[Items from a dataset]

--*--

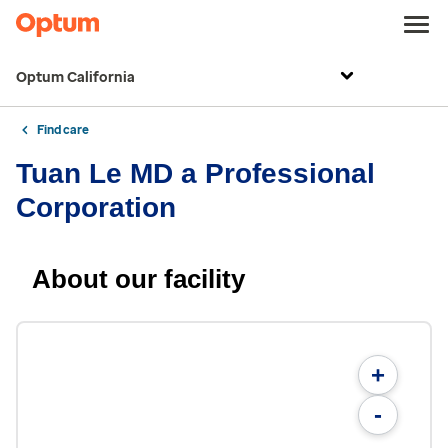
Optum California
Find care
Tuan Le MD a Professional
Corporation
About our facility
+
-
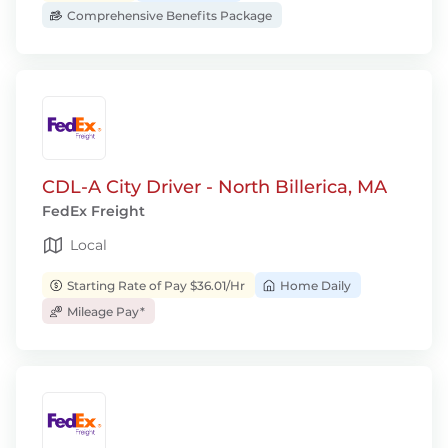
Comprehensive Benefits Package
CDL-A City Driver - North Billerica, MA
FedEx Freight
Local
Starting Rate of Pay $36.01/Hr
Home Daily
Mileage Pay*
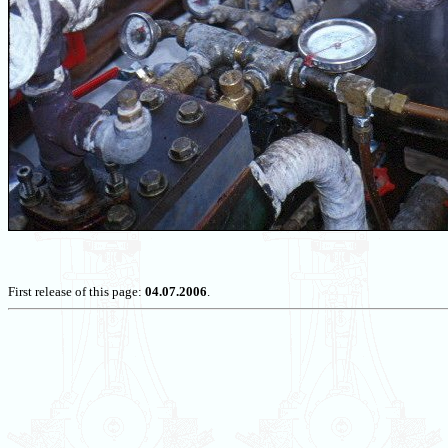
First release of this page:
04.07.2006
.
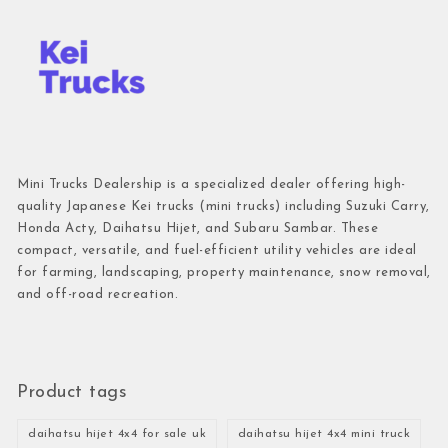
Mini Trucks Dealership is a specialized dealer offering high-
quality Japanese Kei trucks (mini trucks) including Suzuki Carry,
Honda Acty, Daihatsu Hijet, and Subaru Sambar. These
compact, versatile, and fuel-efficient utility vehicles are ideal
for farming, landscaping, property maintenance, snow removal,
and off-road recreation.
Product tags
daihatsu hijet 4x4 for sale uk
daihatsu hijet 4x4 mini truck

--*--

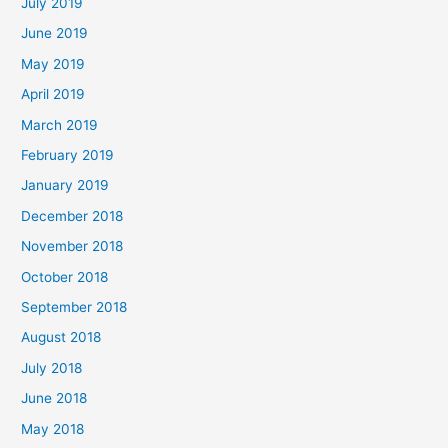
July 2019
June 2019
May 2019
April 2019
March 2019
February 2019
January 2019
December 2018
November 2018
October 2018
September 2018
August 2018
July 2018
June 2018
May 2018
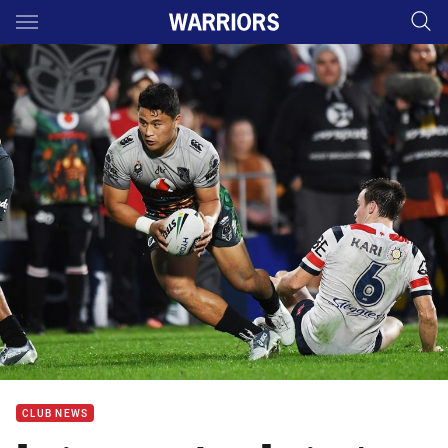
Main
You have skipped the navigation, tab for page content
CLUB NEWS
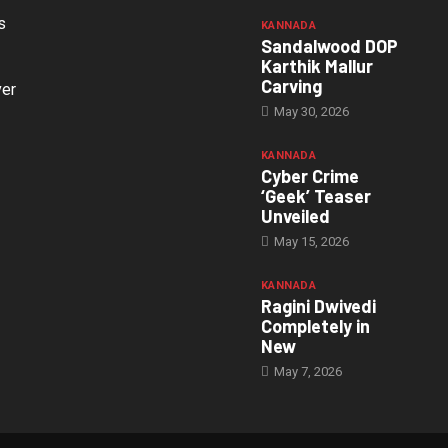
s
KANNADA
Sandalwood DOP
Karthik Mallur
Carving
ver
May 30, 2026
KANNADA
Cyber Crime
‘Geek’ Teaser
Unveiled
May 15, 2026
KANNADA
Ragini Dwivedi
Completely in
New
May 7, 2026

--*--

Prompt: Counting case-sensitively, how many of the lines above contain the string "page"? Reply with the number alone.

Task response: 2